◆ **TASK TO CARRY OUT**
Set down exactly the lines from the one containing "K_iz_a_m3_s_atom, 2: 1 -> 0" through the last line of the records below, both included, and nothing else.

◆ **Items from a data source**
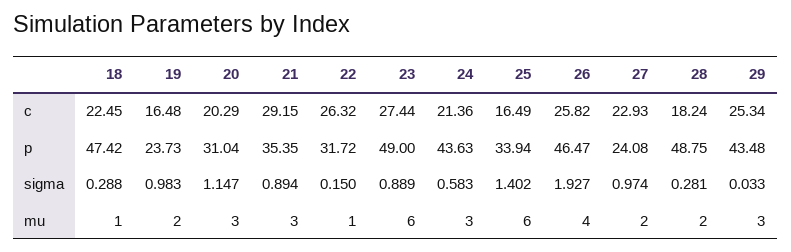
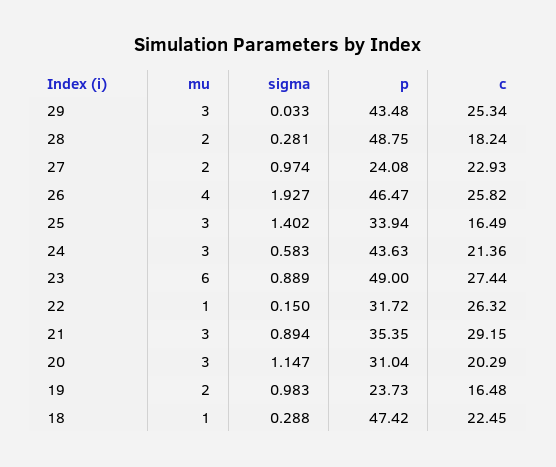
25, mu: 6 -> 3

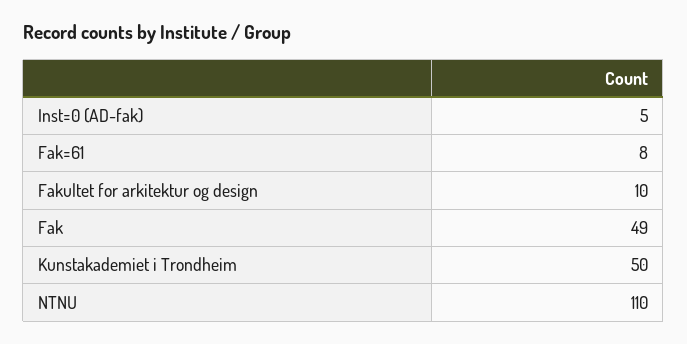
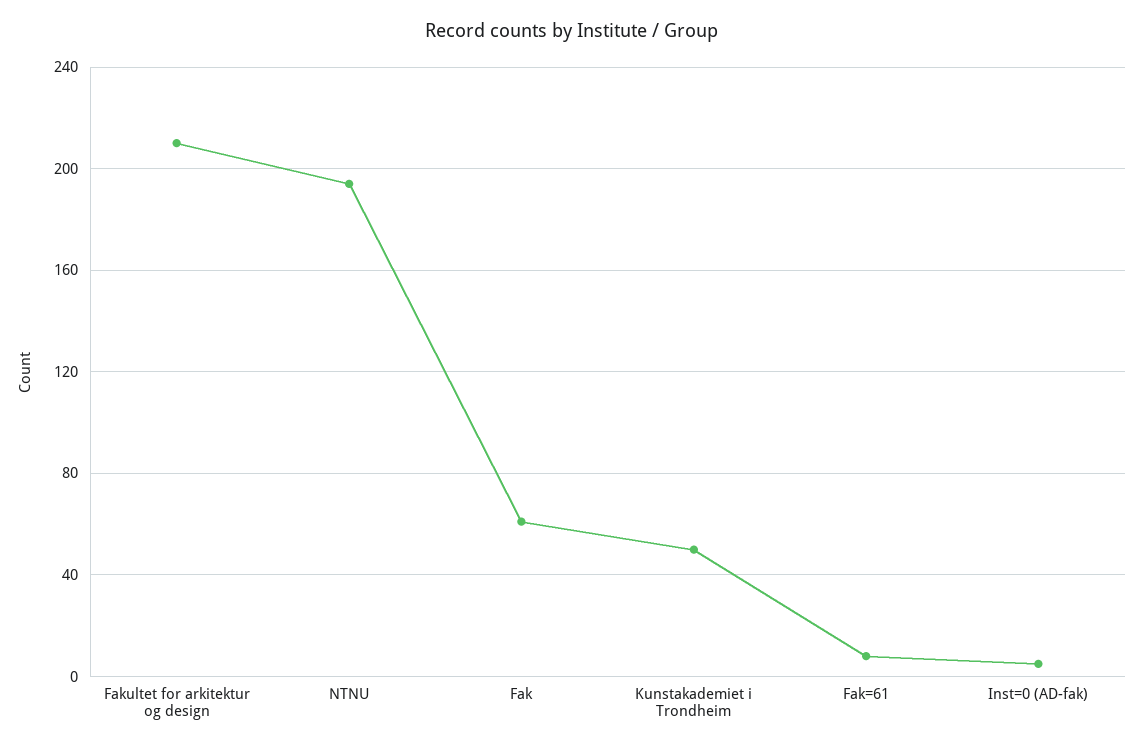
Fakultet for arkitektur og design: 10 -> 210
Fak: 49 -> 60
NTNU: 110 -> 195

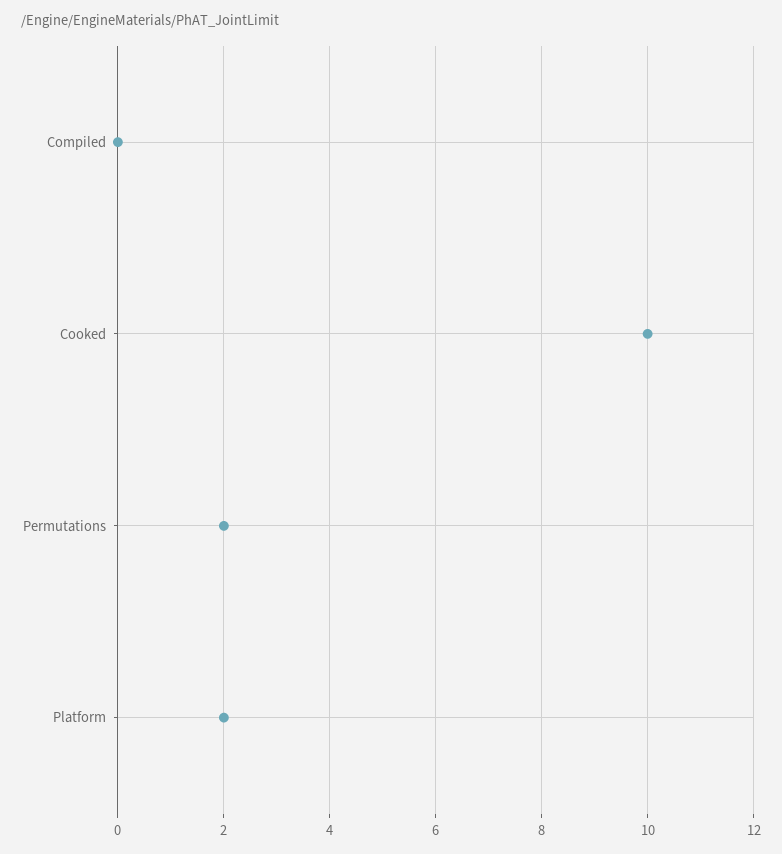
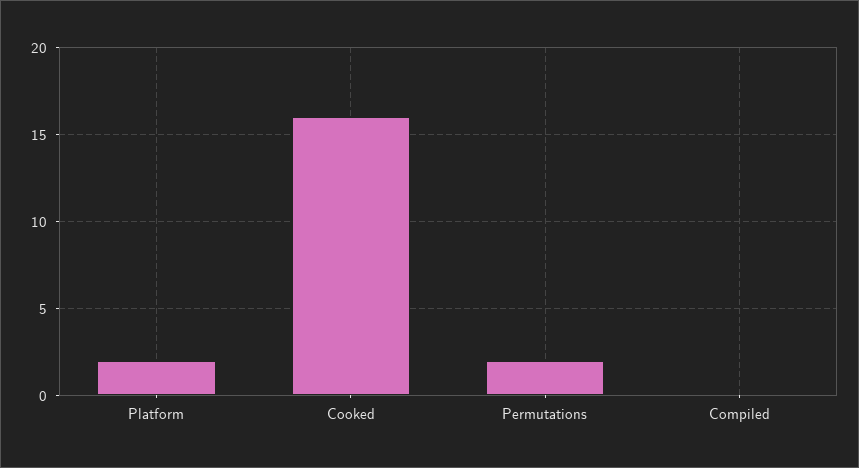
Cooked: 10 -> 16

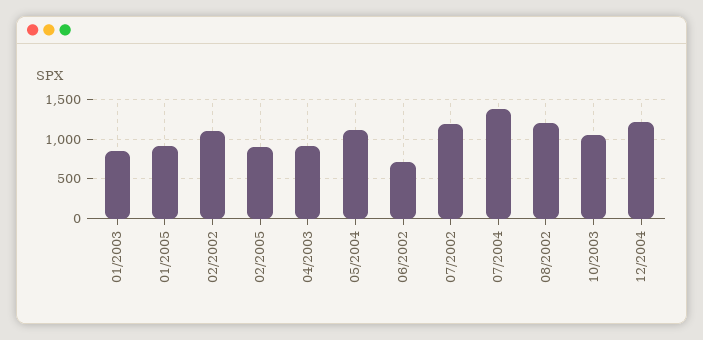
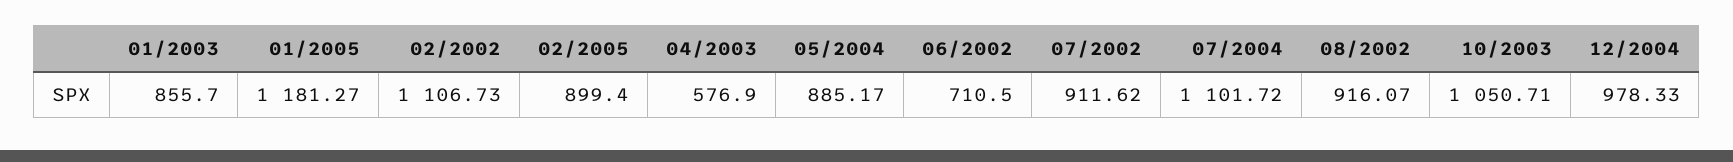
01/2005: 900 -> 1181.27
04/2003: 900 -> 576.9
05/2004: 1100 -> 885.17
07/2002: 1200 -> 911.62
07/2004: 1400 -> 1101.72
08/2002: 1200 -> 916.07
12/2004: 1200 -> 978.33

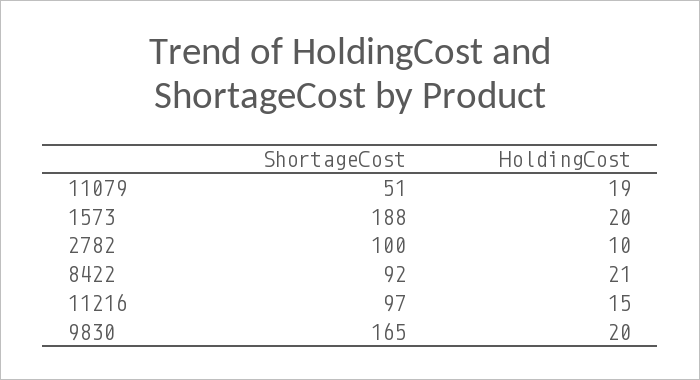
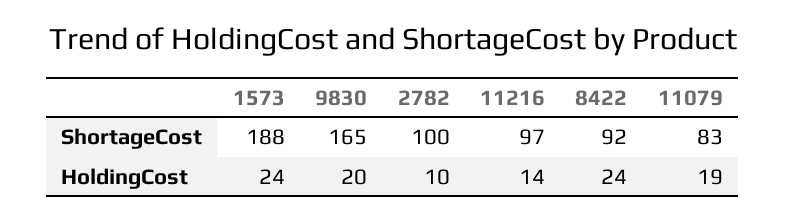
ShortageCost, 11079: 51 -> 83
HoldingCost, 1573: 20 -> 24
HoldingCost, 8422: 21 -> 24
HoldingCost, 11216: 15 -> 14

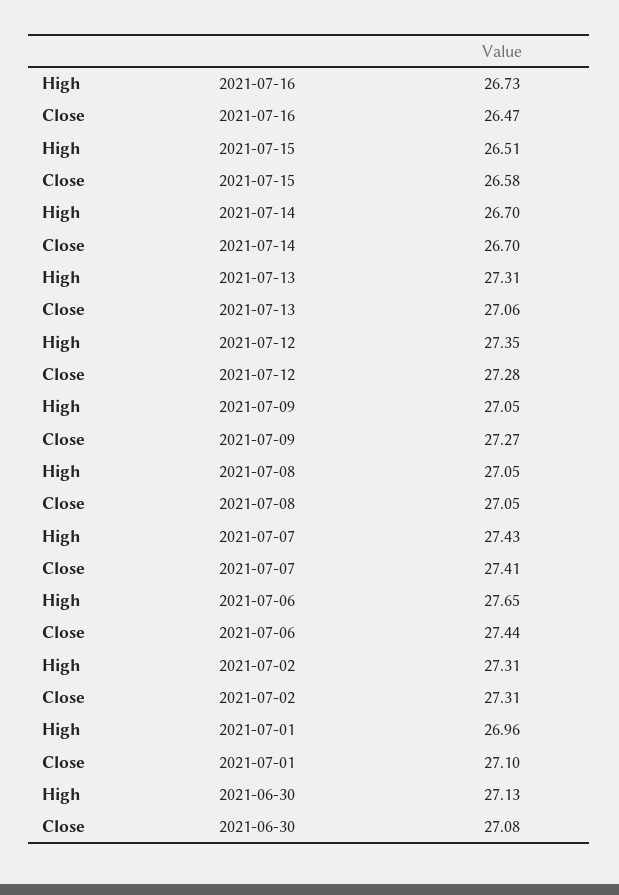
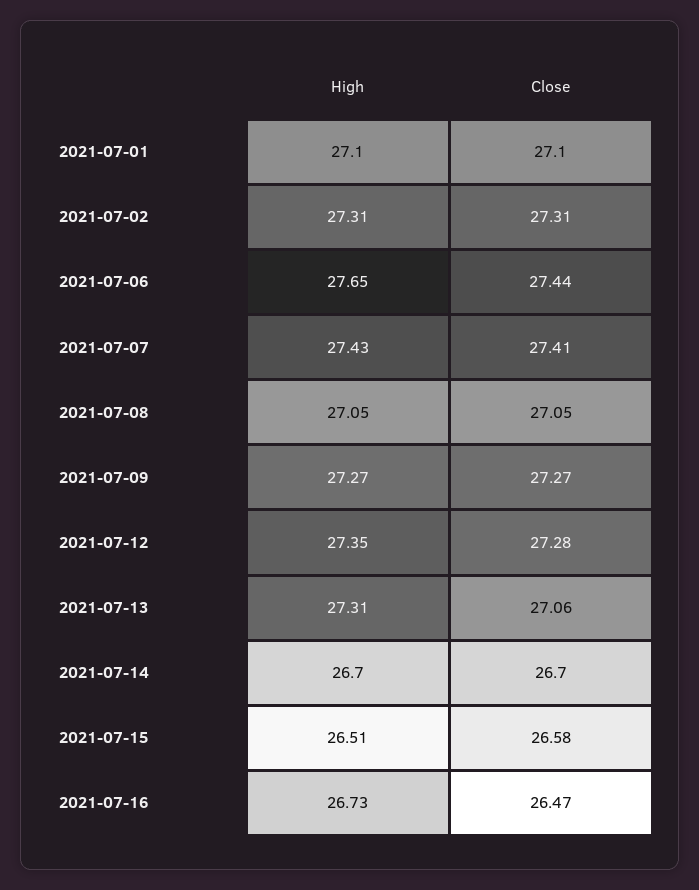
High, 2021-07-09: 27.05 -> 27.27
High, 2021-07-01: 26.96 -> 27.1
High, 2021-06-30: 27.13 -> none
Close, 2021-06-30: 27.08 -> none

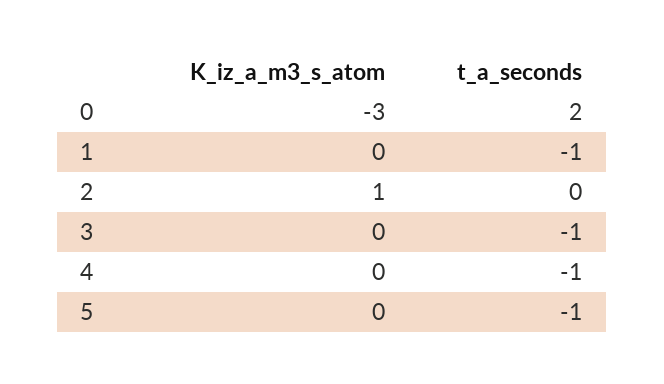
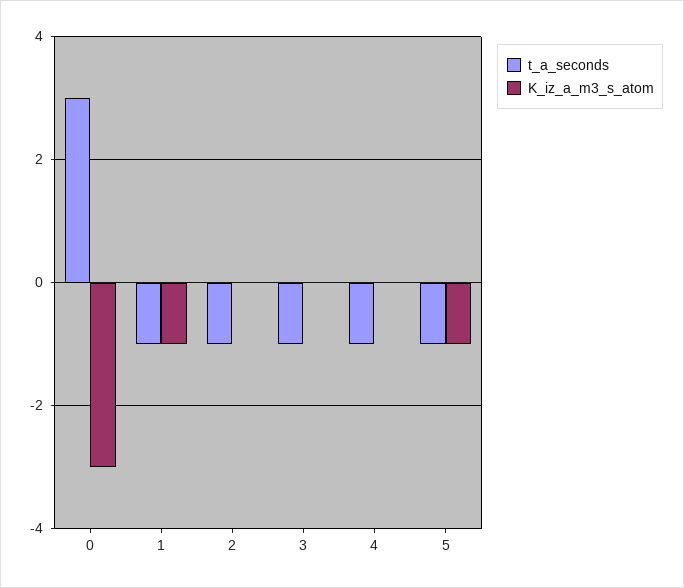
t_a_seconds, 0: 2 -> 3
K_iz_a_m3_s_atom, 1: 0 -> -1
K_iz_a_m3_s_atom, 2: 1 -> 0
t_a_seconds, 2: 0 -> -1
K_iz_a_m3_s_atom, 5: 0 -> -1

◆ **TASK RESPONSE**
K_iz_a_m3_s_atom, 2: 1 -> 0
t_a_seconds, 2: 0 -> -1
K_iz_a_m3_s_atom, 5: 0 -> -1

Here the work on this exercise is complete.